Melanie grinned at her blind date for the day, glad he was okay with the no-potential-for-romance agreement they’d made at first sight.
“I’d need a flowing gown and bigger bosom, and if I let my hair fly free it would be a rat nest of tangles. If I wasn’t rushed this morning, I would have done the French braid like Bobbi.”
“Say what?” Bobbi asked from where she sat on the captain’s bench beside her fiancé, Ron, at the wheel. Today’s cruise was the first launch after months in winter storage. They bought their classic pleasure craft last year and were impatient for the boating season to begin. Ron had the throttle pushed forward to give the engine a good test and, since they were going with the current, it increased the sensation of speed.
Melanie winked at Jake, turned her head slightly, and spoke loud enough to be heard over the sound of the thrumming engine. “We’re just talking about your wild mane of red curls. Not plotting against your pathetic matchmaking or Bridezilla issues.”
Bobbi stuck out her lower lip and turned to snuggle against her man. “Ron, sweetie, almost husband, protect me from Melanie’s nasty name-calling.”
Ron pulled the throttle back and the boat slowed. He flipped his cap off his head and reached back to snap it at Melanie, barely grazing her shoulder with canvas. Combing his tousled black hair with his fingers, he set the cap back in place and turned to Bobbi. “Good enough?”
Jake laughed and stood up. “I said nothing about either and am fine escorting Melanie to your wedding. At least I know she won’t get the wrong idea and expect a second date.” Tall and lanky, he patted the top of Melanie’s head. “You do understand I’ll plan on dancing with all the pretty ladies taller than you.”
“You two really are made for each other,” Bobbi said as the engine settled into a quiet idle. “I don’t understand why you make a difference in height such a big deal.”

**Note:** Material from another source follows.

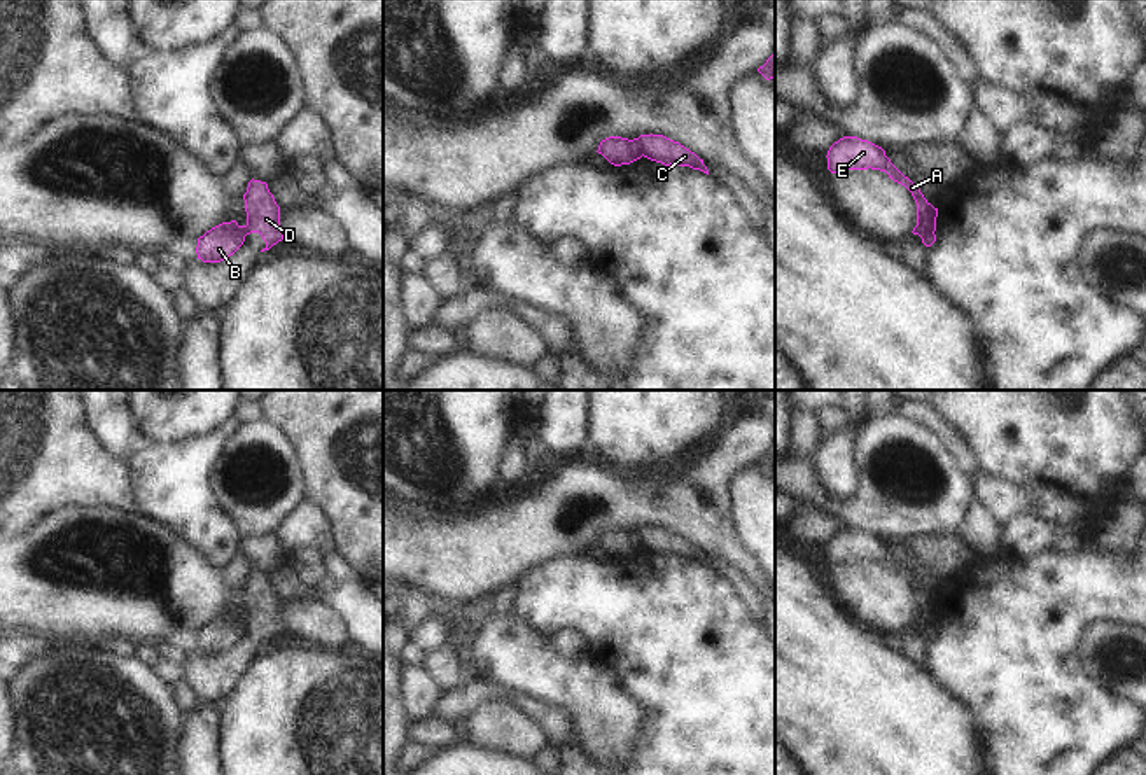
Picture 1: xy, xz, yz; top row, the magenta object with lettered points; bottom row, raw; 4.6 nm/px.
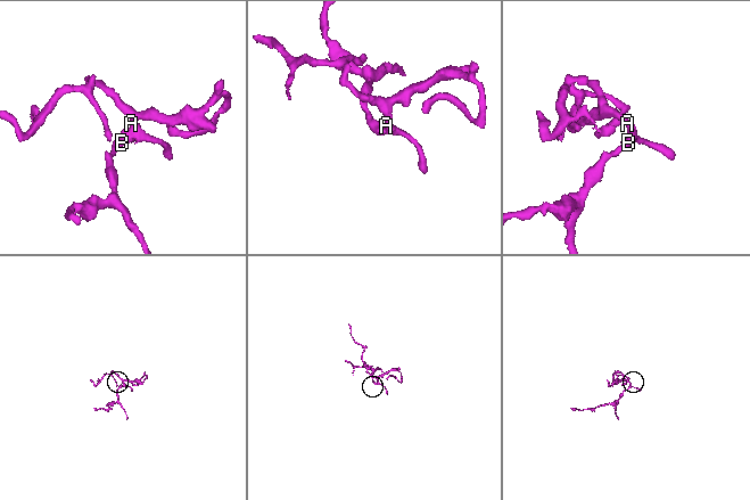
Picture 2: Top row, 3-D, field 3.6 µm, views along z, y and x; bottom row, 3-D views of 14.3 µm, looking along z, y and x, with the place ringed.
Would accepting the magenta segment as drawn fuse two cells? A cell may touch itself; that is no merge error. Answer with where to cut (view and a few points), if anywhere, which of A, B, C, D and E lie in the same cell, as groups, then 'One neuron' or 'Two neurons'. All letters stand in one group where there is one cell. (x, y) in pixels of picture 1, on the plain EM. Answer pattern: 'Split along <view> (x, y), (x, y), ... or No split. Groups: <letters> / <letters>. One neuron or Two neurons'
Split along yz (935, 611), (924, 616), (921, 628). Groups: A C D E / B. Two neurons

“It’s more like a difference in altitude,” Ron said. “Now I’m ready for that coffee and Bailey’s. Serve me, almost wife.”
“Kiss, kiss,” Bobbi said and slid off the bench.
“Gag, gag. I can’t wait until the wedding is over and you two return to being rational humans.” Melanie looked up at Jake. “Barely a year ago, they were calling each other profane names.”
“I remember. I’ve worked with Ron for years.” He grinned. “His mood swings were so wild we had a pool going as to when he’d announce his engagement.”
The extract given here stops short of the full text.